Originally published on Efficiently (Substack)

We’ve spoken a lot about on-disk and distributed storage, as well as blocks. All of this theory is great, let’s talk about this in practice.

In this post, I’m going to:

  1. Read a CSV dataset into Spark
  2. Write the dataset into 5 Parquet files (treating each file as a block)
  3. Introspect metadata existing on the files
  4. Run queries demonstrating predicate pushdown power

Predicate Pushdown

Hands-On: Setup

The tutorial uses an airports dataset. Download it via:

1
wget https://raw.githubusercontent.com/curran/data/gh-pages/vegaExamples/airports.csv -O dataset.csv

The CSV contains columns: iata, name, city, state, country, latitude, longitude.

Loading Data into Spark

1
val dataset = spark.read.option("header","true").option("inferSchema","true").csv("dataset.csv")

The inferred schema shows latitude and longitude as double types.

Writing Parquet Files

1
dataset.repartition(5).write.parquet("/root/parquet_dataset")

This creates 5 Parquet files plus a _SUCCESS flag file.

Inspecting Parquet Metadata

Install the inspection tools:

1
2
pip3 install parquet-tools
pip3 install parquet-metadata

View file contents:

1
parquet-tools show part-00000-53b27d15-b049-41db-a8aa-fa3033763836-c000.snappy.parquet

Hands-On: Query Plans

Simple Filter Query

1
2
val simpleFilter = dataset.filter($"latitude" > 30)
simpleFilter.show()

The result shows all rows where latitude exceeds 30.

The query plan analysis reveals three optimization stages: parsed logical plan, analyzed logical plan, and optimized logical plan. The optimized logical plan has added some null checking — which also matches our predicate.

Complex Filter Query

1
val complexFilter = dataset.filter($"latitude" > 30).filter($"latitude" < 40)

As you can see, the plan has combined both of our predicates into one step as part of the query process (meaning that what would previously take two passes over the data now only requires one).

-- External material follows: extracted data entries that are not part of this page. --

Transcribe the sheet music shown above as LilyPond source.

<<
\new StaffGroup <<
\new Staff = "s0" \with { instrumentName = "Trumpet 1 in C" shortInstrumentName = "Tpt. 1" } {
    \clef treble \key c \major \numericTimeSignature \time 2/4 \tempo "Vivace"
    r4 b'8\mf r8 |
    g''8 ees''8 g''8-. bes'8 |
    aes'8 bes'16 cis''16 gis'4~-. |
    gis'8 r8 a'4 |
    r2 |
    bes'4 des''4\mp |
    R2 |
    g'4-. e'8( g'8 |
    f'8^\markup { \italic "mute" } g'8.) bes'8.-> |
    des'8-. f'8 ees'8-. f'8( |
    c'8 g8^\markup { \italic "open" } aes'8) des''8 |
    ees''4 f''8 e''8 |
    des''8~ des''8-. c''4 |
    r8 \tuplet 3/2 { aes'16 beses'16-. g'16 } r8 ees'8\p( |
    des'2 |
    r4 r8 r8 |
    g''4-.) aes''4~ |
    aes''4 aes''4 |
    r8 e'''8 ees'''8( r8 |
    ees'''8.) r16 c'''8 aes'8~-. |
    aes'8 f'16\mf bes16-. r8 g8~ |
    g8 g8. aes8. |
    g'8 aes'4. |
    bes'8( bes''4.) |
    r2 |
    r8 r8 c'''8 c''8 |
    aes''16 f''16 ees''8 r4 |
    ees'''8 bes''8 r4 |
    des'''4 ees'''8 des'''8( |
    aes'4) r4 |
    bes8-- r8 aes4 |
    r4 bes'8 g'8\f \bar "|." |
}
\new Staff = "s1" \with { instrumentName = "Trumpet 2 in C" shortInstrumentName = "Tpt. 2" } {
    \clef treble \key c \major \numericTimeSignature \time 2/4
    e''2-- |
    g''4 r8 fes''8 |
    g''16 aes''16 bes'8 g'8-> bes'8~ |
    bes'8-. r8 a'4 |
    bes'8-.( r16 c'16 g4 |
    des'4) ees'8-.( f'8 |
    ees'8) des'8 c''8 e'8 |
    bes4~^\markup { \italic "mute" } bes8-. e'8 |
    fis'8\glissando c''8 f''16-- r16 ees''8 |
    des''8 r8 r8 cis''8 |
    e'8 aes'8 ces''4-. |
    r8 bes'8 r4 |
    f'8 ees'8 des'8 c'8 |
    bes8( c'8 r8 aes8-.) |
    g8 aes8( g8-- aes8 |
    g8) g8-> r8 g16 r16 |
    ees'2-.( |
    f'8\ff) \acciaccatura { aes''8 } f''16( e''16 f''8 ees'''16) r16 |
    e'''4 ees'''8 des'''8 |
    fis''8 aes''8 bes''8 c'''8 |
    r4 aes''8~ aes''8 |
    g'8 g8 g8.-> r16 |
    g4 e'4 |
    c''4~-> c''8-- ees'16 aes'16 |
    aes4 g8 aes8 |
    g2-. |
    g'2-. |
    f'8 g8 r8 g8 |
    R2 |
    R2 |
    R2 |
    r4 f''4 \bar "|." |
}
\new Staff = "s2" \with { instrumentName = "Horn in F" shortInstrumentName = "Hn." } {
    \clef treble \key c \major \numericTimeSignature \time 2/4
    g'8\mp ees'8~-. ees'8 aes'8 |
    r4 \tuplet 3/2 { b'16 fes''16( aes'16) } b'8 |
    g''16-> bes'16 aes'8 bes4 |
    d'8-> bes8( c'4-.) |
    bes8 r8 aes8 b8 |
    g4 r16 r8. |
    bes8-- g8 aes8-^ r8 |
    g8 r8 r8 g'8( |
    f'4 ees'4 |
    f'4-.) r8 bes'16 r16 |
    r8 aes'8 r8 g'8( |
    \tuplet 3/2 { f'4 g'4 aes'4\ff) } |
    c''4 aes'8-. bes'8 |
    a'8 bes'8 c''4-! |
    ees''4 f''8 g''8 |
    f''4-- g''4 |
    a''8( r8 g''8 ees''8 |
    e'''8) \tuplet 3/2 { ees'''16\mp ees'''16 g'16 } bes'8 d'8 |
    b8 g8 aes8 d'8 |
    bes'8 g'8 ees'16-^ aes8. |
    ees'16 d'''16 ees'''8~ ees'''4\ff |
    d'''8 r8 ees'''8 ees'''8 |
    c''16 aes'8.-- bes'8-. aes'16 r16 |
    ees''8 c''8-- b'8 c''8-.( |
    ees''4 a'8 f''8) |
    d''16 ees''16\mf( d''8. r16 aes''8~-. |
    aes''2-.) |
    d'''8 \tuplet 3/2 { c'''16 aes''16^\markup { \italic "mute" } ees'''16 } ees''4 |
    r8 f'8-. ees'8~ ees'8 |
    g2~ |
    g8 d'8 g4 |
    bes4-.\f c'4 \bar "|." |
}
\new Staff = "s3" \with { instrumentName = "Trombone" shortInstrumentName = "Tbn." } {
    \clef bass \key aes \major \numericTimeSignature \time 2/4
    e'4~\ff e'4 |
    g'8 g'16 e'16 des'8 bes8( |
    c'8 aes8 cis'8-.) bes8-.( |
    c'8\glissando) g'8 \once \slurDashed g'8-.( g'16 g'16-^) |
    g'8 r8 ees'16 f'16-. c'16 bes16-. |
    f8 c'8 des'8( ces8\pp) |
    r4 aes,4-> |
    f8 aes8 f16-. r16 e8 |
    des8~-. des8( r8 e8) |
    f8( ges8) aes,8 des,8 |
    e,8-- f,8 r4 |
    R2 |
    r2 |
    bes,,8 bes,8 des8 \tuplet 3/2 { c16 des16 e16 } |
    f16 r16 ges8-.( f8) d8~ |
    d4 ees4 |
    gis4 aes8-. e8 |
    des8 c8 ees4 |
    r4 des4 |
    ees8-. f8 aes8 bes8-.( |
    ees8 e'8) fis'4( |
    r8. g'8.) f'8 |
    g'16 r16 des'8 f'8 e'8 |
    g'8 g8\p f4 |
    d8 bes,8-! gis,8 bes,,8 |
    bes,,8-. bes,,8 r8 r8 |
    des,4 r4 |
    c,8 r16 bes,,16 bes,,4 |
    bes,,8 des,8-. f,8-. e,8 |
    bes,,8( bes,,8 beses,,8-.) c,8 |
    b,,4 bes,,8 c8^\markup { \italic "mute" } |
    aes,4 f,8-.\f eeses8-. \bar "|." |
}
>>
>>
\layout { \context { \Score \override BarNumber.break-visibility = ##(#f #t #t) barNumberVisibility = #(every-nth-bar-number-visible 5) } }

The optimized plan consolidates the filters: Filter ((isnotnull(latitude#21) AND (latitude#21 > 30.0)) AND (latitude#21 < 40.0))

Hands-On: Querying with Parquet

Row Group Metadata Analysis

1
parquet-metadata /root/parquet_dataset/part-00000-...

Critical metadata fields include:

  • stats:min — smallest value in the column
  • stats:max — largest value in the column

Example statistics from one file:

1
2
row_group 0 latitude stats:min 14.1743075
row_group 0 latitude stats:max 70.46727611

Predicate Pushdown Mechanism

For a second file with stats:min=44.4430157 and stats:max=74.46727611, a query filtering for latitude between 30 and 40 would exclude this entire file — because we know from the metadata that no values in this file fall within our filter range.

In practice, this is called predicate pushdown. The requirements of the predicate (the query) have been pushed down, allowing the optimizers to look at the metadata on the row groups themselves to decide which row groups to read, and when they can be ignored.

Conclusion

There is a lot of magic that goes into our ability to query data quickly and Efficiently. Query optimizers do a lot for us — and understanding how they work under the hood helps us write better queries and design better data layouts.